When you’re in a roomful of people tasked with building a standard, make sure the room contains representation from every group of people who will be asked or required to use it. That emphatically includes the non-technical and the non-specialist. It goes double or triple if the standard will affect existing technology installations: you must have someone in that standards room who uses the existing technology! No, a developer of the existing technology does not fulfill this requirement, because the distance between developers’ understanding and users’ understanding is often vast.
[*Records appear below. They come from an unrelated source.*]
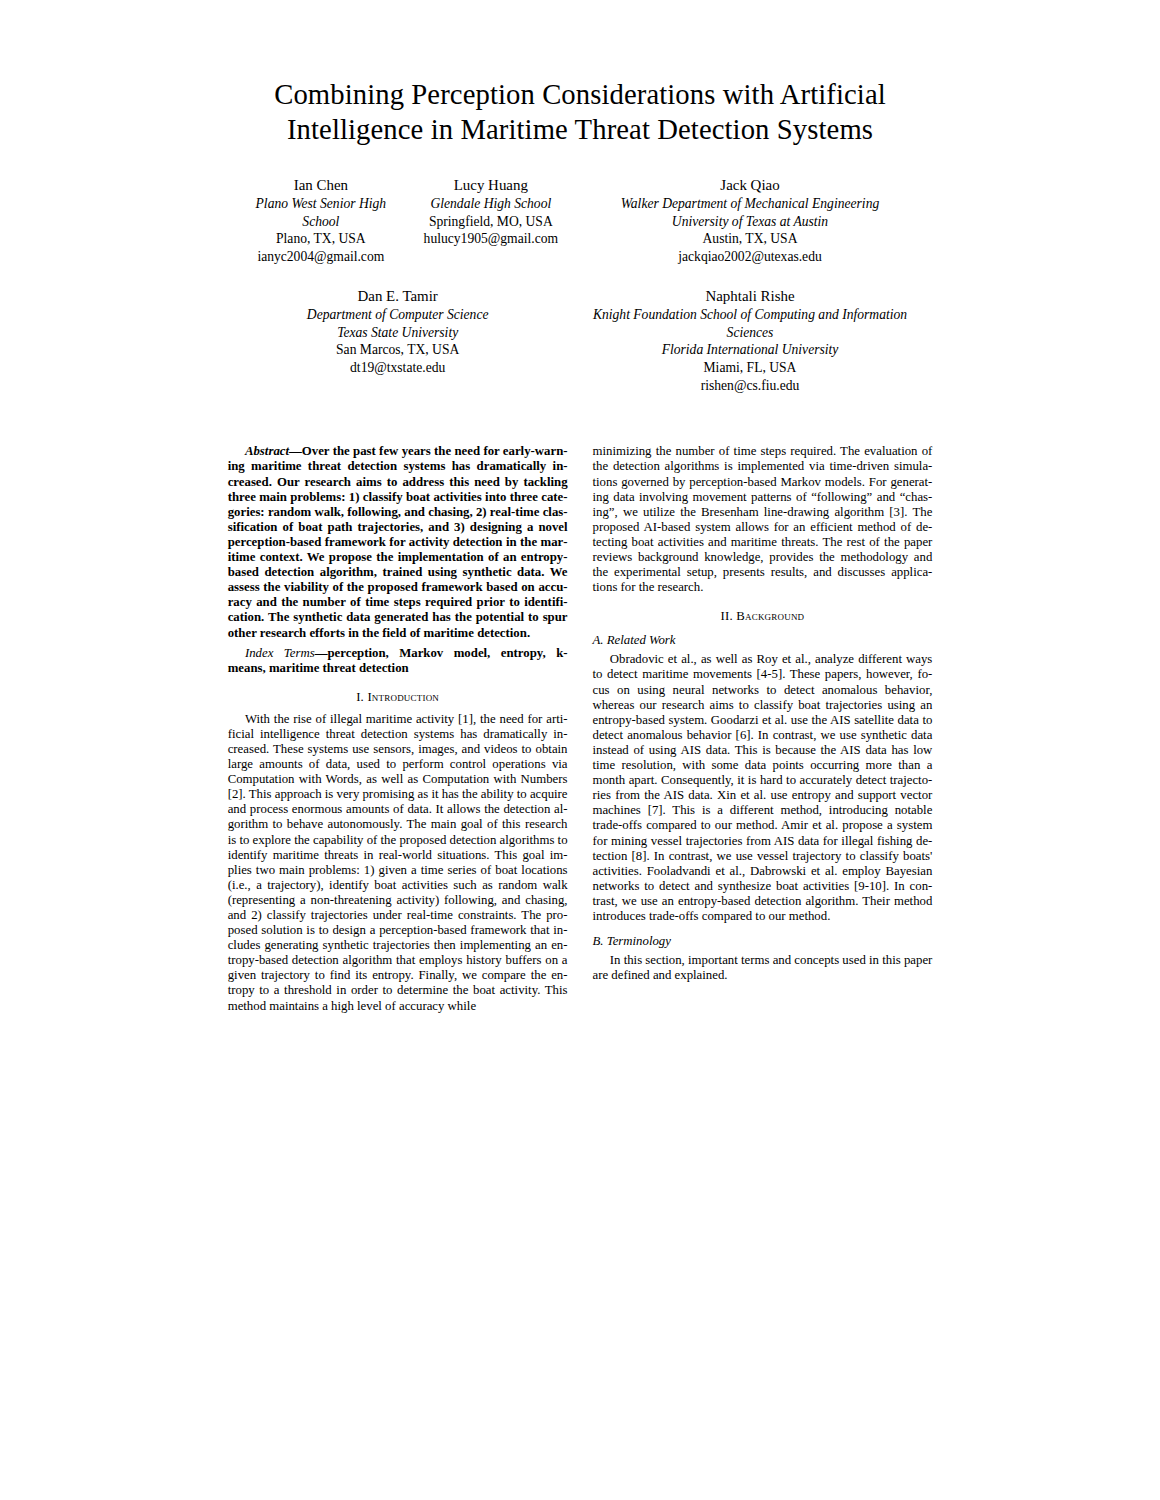Combining Perception Considerations with Artificial
Intelligence in Maritime Threat Detection Systems
| Ian Chen Plano West Senior High School Plano, TX, USA ianyc2004@gmail.com | Lucy Huang Glendale High School Springfield, MO, USA hulucy1905@gmail.com | Jack Qiao Walker Department of Mechanical Engineering University of Texas at Austin Austin, TX, USA jackqiao2002@utexas.edu |
| Dan E. Tamir Department of Computer Science Texas State University San Marcos, TX, USA dt19@txstate.edu | Naphtali Rishe Knight Foundation School of Computing and Information Sciences Florida International University Miami, FL, USA rishen@cs.fiu.edu |
Abstract—Over the past few years the need for early-warning maritime threat detection systems has dramatically increased. Our research aims to address this need by tackling three main problems: 1) classify boat activities into three categories: random walk, following, and chasing, 2) real-time classification of boat path trajectories, and 3) designing a novel perception-based framework for activity detection in the maritime context. We propose the implementation of an entropy-based detection algorithm, trained using synthetic data. We assess the viability of the proposed framework based on accuracy and the number of time steps required prior to identification. The synthetic data generated has the potential to spur other research efforts in the field of maritime detection.
Index Terms—perception, Markov model, entropy, k-means, maritime threat detection
I. Introduction
With the rise of illegal maritime activity [1], the need for artificial intelligence threat detection systems has dramatically increased. These systems use sensors, images, and videos to obtain large amounts of data, used to perform control operations via Computation with Words, as well as Computation with Numbers [2]. This approach is very promising as it has the ability to acquire and process enormous amounts of data. It allows the detection algorithm to behave autonomously. The main goal of this research is to explore the capability of the proposed detection algorithms to identify maritime threats in real-world situations. This goal implies two main problems: 1) given a time series of boat locations (i.e., a trajectory), identify boat activities such as random walk (representing a non-threatening activity) following, and chasing, and 2) classify trajectories under real-time constraints. The proposed solution is to design a perception-based framework that includes generating synthetic trajectories then implementing an entropy-based detection algorithm that employs history buffers on a given trajectory to find its entropy. Finally, we compare the entropy to a threshold in order to determine the boat activity. This method maintains a high level of accuracy while
minimizing the number of time steps required. The evaluation of the detection algorithms is implemented via time-driven simulations governed by perception-based Markov models. For generating data involving movement patterns of “following” and “chasing”, we utilize the Bresenham line-drawing algorithm [3]. The proposed AI-based system allows for an efficient method of detecting boat activities and maritime threats. The rest of the paper reviews background knowledge, provides the methodology and the experimental setup, presents results, and discusses applications for the research.
II. Background
A. Related Work
Obradovic et al., as well as Roy et al., analyze different ways to detect maritime movements [4-5]. These papers, however, focus on using neural networks to detect anomalous behavior, whereas our research aims to classify boat trajectories using an entropy-based system. Goodarzi et al. use the AIS satellite data to detect anomalous behavior [6]. In contrast, we use synthetic data instead of using AIS data. This is because the AIS data has low time resolution, with some data points occurring more than a month apart. Consequently, it is hard to accurately detect trajectories from the AIS data. Xin et al. use entropy and support vector machines [7]. This is a different method, introducing notable trade-offs compared to our method. Amir et al. propose a system for mining vessel trajectories from AIS data for illegal fishing detection [8]. In contrast, we use vessel trajectory to classify boats' activities. Fooladvandi et al., Dabrowski et al. employ Bayesian networks to detect and synthesize boat activities [9-10]. In contrast, we use an entropy-based detection algorithm. Their method introduces trade-offs compared to our method.
B. Terminology
In this section, important terms and concepts used in this paper are defined and explained.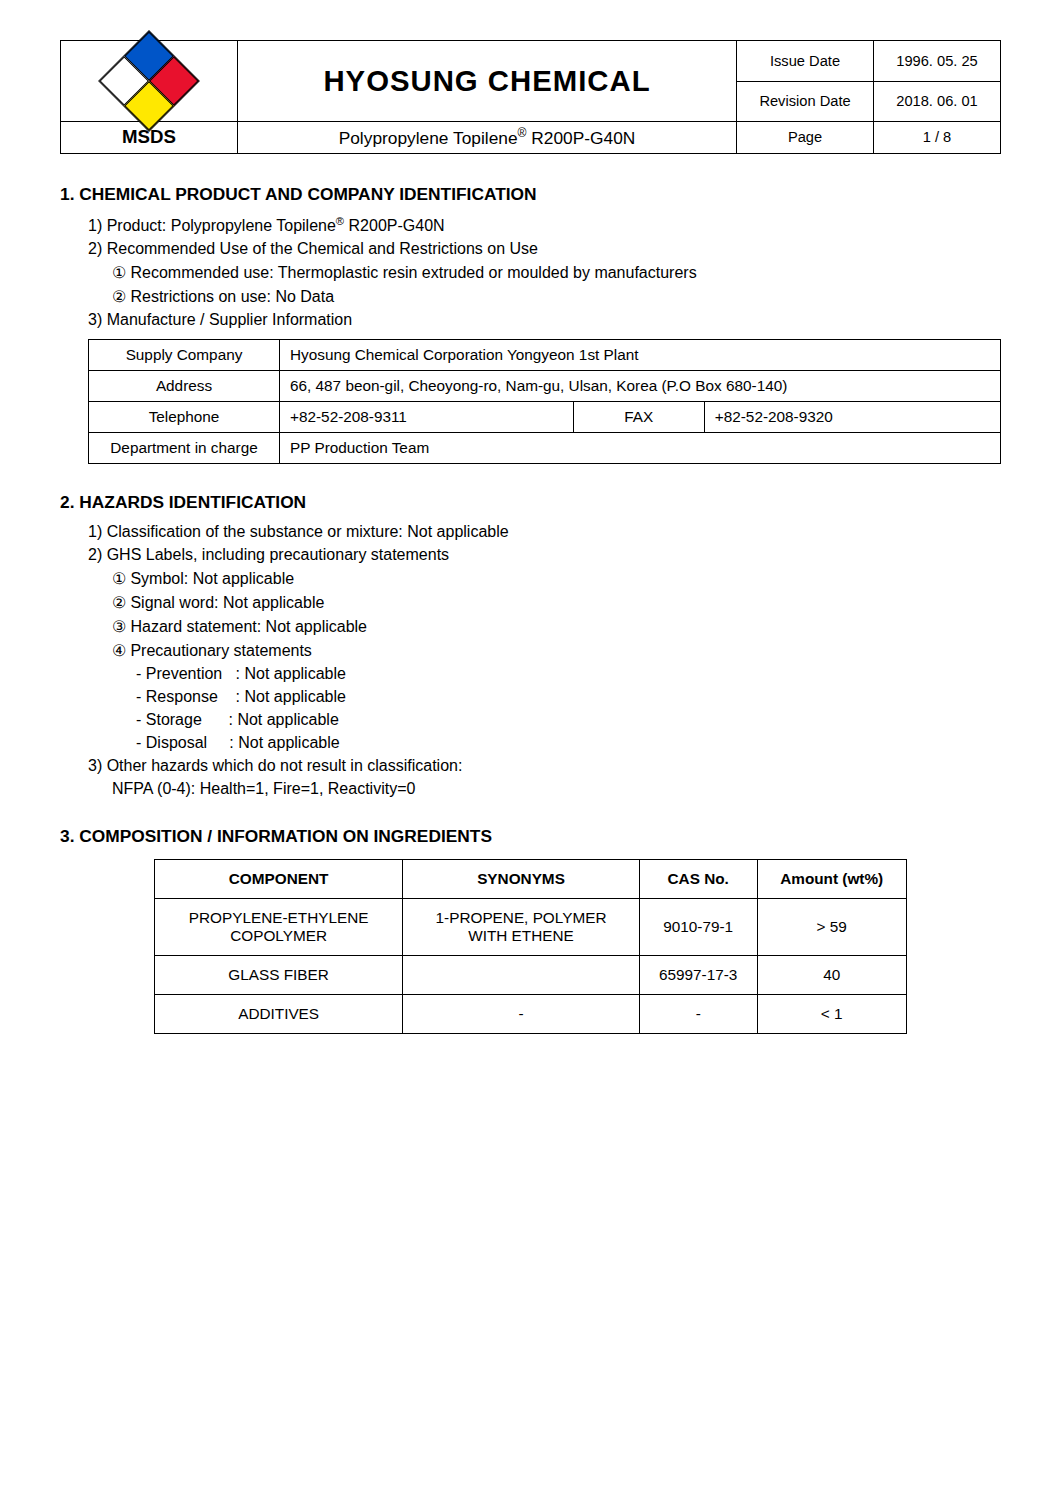| | HYOSUNG CHEMICAL | Issue Date | 1996. 05. 25 |
| Revision Date | 2018. 06. 01 |
| MSDS | Polypropylene Topilene ® R200P-G40N | Page | 1 / 8 |
1. CHEMICAL PRODUCT AND COMPANY IDENTIFICATION
1) Product: Polypropylene Topilene® R200P-G40N
2) Recommended Use of the Chemical and Restrictions on Use
① Recommended use: Thermoplastic resin extruded or moulded by manufacturers
② Restrictions on use: No Data
3) Manufacture / Supplier Information
| Supply Company | Hyosung Chemical Corporation Yongyeon 1st Plant |
| Address | 66, 487 beon-gil, Cheoyong-ro, Nam-gu, Ulsan, Korea (P.O Box 680-140) |
| Telephone | +82-52-208-9311 | FAX | +82-52-208-9320 |
| Department in charge | PP Production Team |
2. HAZARDS IDENTIFICATION
1) Classification of the substance or mixture: Not applicable
2) GHS Labels, including precautionary statements
① Symbol: Not applicable
② Signal word: Not applicable
③ Hazard statement: Not applicable
④ Precautionary statements
- Prevention : Not applicable
- Response : Not applicable
- Storage : Not applicable
- Disposal : Not applicable
3) Other hazards which do not result in classification:
NFPA (0-4): Health=1, Fire=1, Reactivity=0
3. COMPOSITION / INFORMATION ON INGREDIENTS
| COMPONENT | SYNONYMS | CAS No. | Amount (wt%) |
| --- | --- | --- | --- |
| PROPYLENE-ETHYLENE COPOLYMER | 1-PROPENE, POLYMER WITH ETHENE | 9010-79-1 | > 59 |
| GLASS FIBER | | 65997-17-3 | 40 |
| ADDITIVES | - | - | < 1 |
If the non-technical, non-specialist representative in the room can’t understand the standard, it will fail. If that representative can’t produce data that fit the standard, likewise. I agree with Bosworth’s reservations about RDF; I myself have trouble understanding it and putting it to use, despite a decade’s experience with markup, and I believe the tribulations such folk as I face when trying to deal with it have retarded its adoption significantly.
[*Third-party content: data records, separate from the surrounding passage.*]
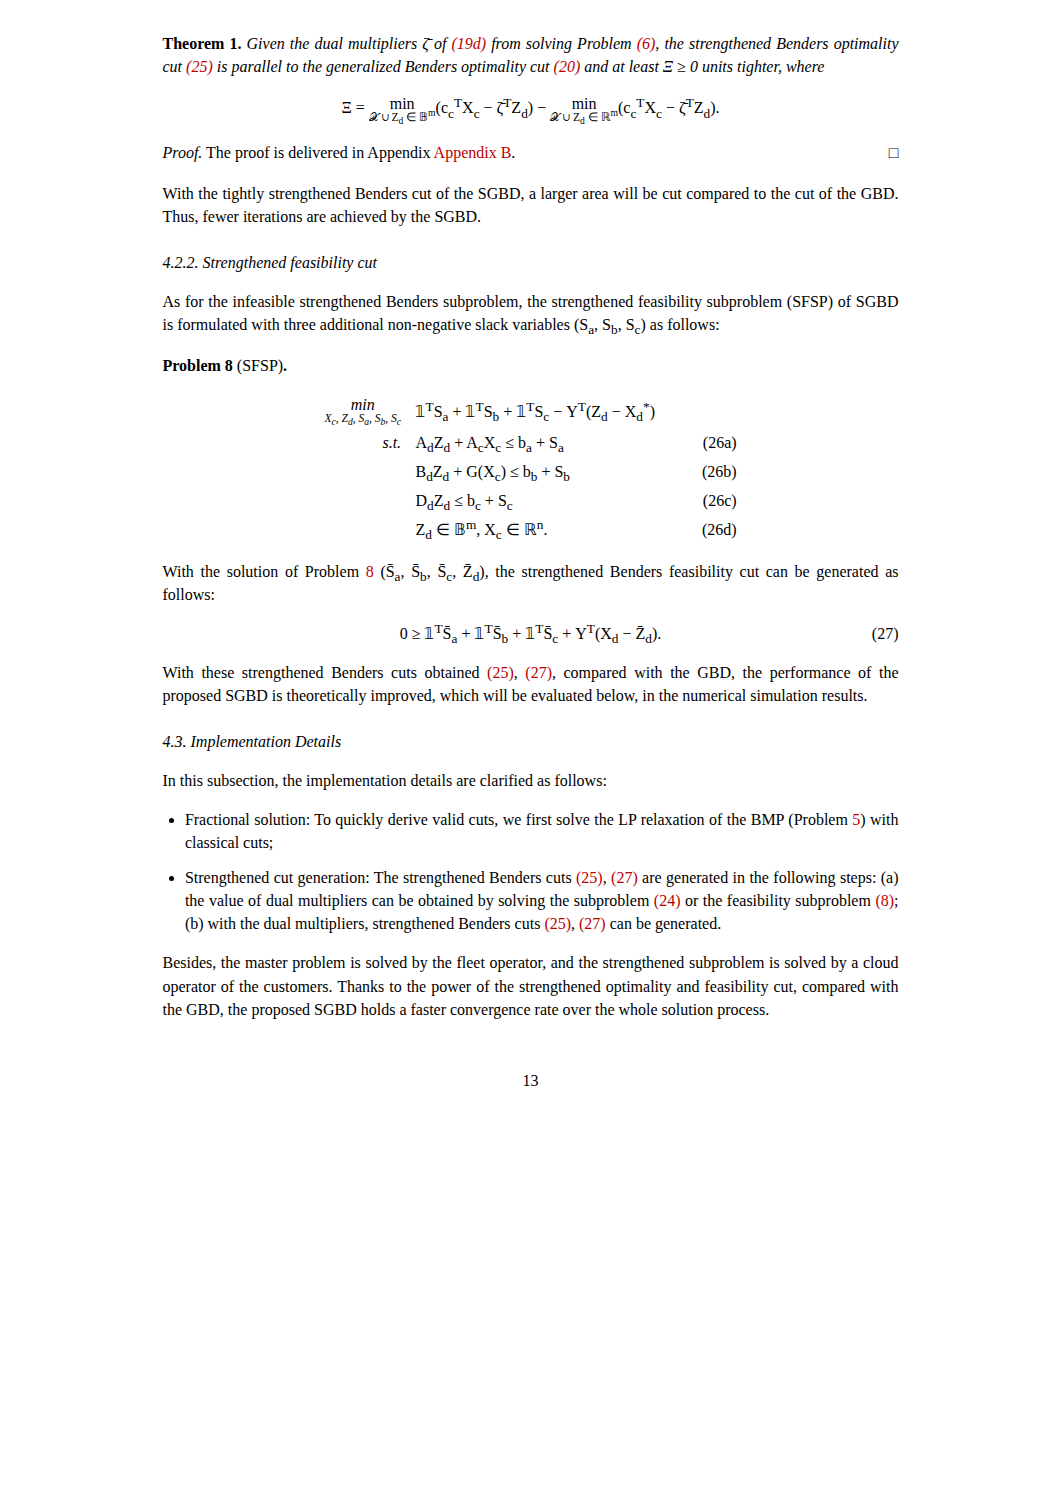Theorem 1. Given the dual multipliers ζ̄ of (19d) from solving Problem (6), the strengthened Benders optimality cut (25) is parallel to the generalized Benders optimality cut (20) and at least Ξ ≥ 0 units tighter, where
Ξ = min 𝒳 ∪ Zd ∈ 𝔹m(ccTXc − ζ̄TZd) − min 𝒳 ∪ Zd ∈ ℝm(ccTXc − ζ̄TZd).
Proof. The proof is delivered in Appendix Appendix B. □
With the tightly strengthened Benders cut of the SGBD, a larger area will be cut compared to the cut of the GBD. Thus, fewer iterations are achieved by the SGBD.
4.2.2. Strengthened feasibility cut
As for the infeasible strengthened Benders subproblem, the strengthened feasibility subproblem (SFSP) of SGBD is formulated with three additional non-negative slack variables (Sa, Sb, Sc) as follows:
Problem 8 (SFSP).
| min X c , Z d , S a , S b , S c | 𝟙 T S a + 𝟙 T S b + 𝟙 T S c − Υ T (Z d − X d * ) | |
| s.t. | A d Z d + A c X c ≤ b a + S a | (26a) |
| | B d Z d + G(X c ) ≤ b b + S b | (26b) |
| | D d Z d ≤ b c + S c | (26c) |
| | Z d ∈ 𝔹 m , X c ∈ ℝ n . | (26d) |
With the solution of Problem 8 (S̄a, S̄b, S̄c, Z̄d), the strengthened Benders feasibility cut can be generated as follows:
0 ≥ 𝟙TS̄a + 𝟙TS̄b + 𝟙TS̄c + ΥT(Xd − Z̄d). (27)
With these strengthened Benders cuts obtained (25), (27), compared with the GBD, the performance of the proposed SGBD is theoretically improved, which will be evaluated below, in the numerical simulation results.
4.3. Implementation Details
In this subsection, the implementation details are clarified as follows:
Fractional solution: To quickly derive valid cuts, we first solve the LP relaxation of the BMP (Problem 5) with classical cuts;
Strengthened cut generation: The strengthened Benders cuts (25), (27) are generated in the following steps: (a) the value of dual multipliers can be obtained by solving the subproblem (24) or the feasibility subproblem (8); (b) with the dual multipliers, strengthened Benders cuts (25), (27) can be generated.
Besides, the master problem is solved by the fleet operator, and the strengthened subproblem is solved by a cloud operator of the customers. Thanks to the power of the strengthened optimality and feasibility cut, compared with the GBD, the proposed SGBD holds a faster convergence rate over the whole solution process.
13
What happens when this rule about representation is flouted, but standards are published anyway, is standards that fall apart under real-world use. I will adduce OAI-PMH as an example. It follows quite a few of Bosworth’s recommendations: it’s simple (I have explained it in twenty minutes to library-school students), largely human-readable, focused, precise about encodings, in possession of real implementations, and free on the web.
It is also flawed. Huge projects built on it have found its flaws impossible to bypass and expensive to work around (see Lagoze et al. 2006 for how NSDL ran aground on OAI-PMH’s inadequacies).
The major flaw, to my mind, isn’t difficult to explain or to understand: OAI-PMH has no error-reporting built in. In a protocol standard built for communication of and about metadata, nobody in the standards-design process ever seems to have asked the (to me) simple and obvious question, “What happens if the metadata is malformed or otherwise wrong?”
Anyone who’s worked on the ground with repositories of any stripe knows that metadata problems, sometimes gross problems, are par for the course. For that matter, any librarian can explain the pitfalls of metadata and citation creation at great length. I honestly can’t tell you why OAI doesn’t seem to have on-the-ground repository managers and other librarians capable of raising such practical issues working on its standards bodies.
I can, however, tell you that they should. The latest OAI development, OAI-ORE, contains exactly the same no-error-reporting weakness I just pointed out in OAI-PMH. Yes, some of the underlying technologies that OAI-ORE is built on contain certain kinds of error reporting, but the aggregation of those errors that can be reported is only a subset of the errors that I believe will crop up.
To make standards that work, include people on the standard-design team who work with the processes underlying the standard. Now that you know this?go forth and standardize!